Make sure to highlight the important concepts in your book to save you time and  it will also give you a good recall on where to find them once you take the test.   Mock tests will also help you gauge your current knowledge about cpc exam.


----------



## aarthys11 (May 29, 2014)

gmiles said:


> Congrats on passing. Did you use ICD-9 OR ICD-10 Coding Books and were their ICD-10 questions on the Test? I am taking the test July 12, 2014 and need all the help and info I can get..
> 
> 
> Thanks
> ...



Hi Gail:

I used the current year (2014) ICD-9CM and CPT Coding books.  No, there were no questions from ICD-10.  I am sure you will do well.  All the Best


----------



## raakhys@gmail.com (Jun 17, 2014)

how to see my results in aapc......
cpc -h


----------



## 37Lkelly (Jun 18, 2014)

I recently took the CPC exam and it was for ICD-9, so we used the 2014 books.  No there weren't any ICD-10 questions on the test.


----------



## miyervang (Jun 19, 2014)

Gmiles- I just took my exam about a week ago and there was no ICD 10 questions on the test. I am still waiting to see my result.
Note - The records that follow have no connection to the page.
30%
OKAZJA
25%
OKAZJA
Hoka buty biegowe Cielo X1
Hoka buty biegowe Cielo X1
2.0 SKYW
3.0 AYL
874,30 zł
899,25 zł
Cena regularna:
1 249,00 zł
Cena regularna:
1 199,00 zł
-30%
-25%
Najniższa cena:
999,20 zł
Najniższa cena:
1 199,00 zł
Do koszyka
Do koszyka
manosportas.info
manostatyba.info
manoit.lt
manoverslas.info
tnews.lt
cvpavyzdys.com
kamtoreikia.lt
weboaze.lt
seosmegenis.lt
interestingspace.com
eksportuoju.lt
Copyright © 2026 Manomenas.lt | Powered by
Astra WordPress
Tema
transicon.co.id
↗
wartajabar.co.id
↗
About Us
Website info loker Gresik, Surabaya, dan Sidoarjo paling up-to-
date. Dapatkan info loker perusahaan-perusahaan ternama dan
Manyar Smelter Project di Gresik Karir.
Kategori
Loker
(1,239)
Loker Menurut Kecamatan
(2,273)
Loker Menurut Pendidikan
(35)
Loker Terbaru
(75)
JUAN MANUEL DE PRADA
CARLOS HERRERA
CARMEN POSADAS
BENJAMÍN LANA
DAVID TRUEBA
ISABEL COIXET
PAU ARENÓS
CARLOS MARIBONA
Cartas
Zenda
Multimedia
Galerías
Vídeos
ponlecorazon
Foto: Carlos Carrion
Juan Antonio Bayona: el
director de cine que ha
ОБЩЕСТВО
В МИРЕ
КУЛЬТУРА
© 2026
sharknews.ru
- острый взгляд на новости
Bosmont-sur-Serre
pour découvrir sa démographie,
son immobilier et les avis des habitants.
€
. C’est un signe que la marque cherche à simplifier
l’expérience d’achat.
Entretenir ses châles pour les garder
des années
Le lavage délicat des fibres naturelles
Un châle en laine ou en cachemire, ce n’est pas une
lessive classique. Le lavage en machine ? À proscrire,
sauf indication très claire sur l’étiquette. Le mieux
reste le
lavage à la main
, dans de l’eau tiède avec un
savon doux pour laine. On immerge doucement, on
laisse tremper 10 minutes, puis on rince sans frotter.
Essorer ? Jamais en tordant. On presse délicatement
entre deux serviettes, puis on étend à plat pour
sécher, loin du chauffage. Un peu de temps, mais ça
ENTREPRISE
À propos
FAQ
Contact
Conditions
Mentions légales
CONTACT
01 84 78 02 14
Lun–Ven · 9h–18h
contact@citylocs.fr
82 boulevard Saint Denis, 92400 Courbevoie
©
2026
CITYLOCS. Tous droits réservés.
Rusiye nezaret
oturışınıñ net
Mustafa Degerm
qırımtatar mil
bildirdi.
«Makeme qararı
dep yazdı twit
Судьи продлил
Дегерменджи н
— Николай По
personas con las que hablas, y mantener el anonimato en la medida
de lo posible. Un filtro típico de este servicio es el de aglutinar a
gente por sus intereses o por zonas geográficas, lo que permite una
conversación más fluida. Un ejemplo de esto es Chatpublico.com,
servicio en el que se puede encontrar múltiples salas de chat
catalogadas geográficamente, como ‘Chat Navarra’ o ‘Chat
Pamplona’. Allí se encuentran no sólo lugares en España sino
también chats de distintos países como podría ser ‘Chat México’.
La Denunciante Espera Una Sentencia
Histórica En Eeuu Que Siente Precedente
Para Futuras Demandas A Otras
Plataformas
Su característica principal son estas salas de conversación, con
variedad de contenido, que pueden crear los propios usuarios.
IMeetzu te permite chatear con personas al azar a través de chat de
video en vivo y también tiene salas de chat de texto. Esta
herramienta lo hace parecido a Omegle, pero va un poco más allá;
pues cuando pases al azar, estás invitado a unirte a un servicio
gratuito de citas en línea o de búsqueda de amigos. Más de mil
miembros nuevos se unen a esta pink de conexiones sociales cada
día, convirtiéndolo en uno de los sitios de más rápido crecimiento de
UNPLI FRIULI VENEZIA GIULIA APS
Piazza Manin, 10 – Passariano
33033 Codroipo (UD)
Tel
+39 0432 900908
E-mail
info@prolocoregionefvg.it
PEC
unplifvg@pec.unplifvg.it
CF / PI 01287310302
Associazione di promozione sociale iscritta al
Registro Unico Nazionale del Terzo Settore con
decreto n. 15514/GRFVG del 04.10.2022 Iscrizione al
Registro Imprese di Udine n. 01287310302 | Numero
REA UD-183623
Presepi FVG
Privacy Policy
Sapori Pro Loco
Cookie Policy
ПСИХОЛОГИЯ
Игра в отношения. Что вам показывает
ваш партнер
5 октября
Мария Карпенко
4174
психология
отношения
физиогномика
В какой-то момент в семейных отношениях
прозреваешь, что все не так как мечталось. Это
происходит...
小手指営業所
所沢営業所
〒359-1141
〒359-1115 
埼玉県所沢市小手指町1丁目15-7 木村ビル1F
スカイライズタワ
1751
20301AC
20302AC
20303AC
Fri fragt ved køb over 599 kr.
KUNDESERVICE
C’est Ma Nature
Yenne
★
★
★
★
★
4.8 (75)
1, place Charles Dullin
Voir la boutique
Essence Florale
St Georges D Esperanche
It's getting graded as right now...


----------



## sriddle (Jun 25, 2014)

*Great Job!!*

Glad to hear you passed on your first attempt!  I could use some of those hints.  I tried two years ago but didn't pass.  Now i'm getting ready to try again and could some help.  I have had life experiences that have kept me from being unable to test so I'm going to give it a go again.  Any help anyone can give me would greatly be appreciated.


----------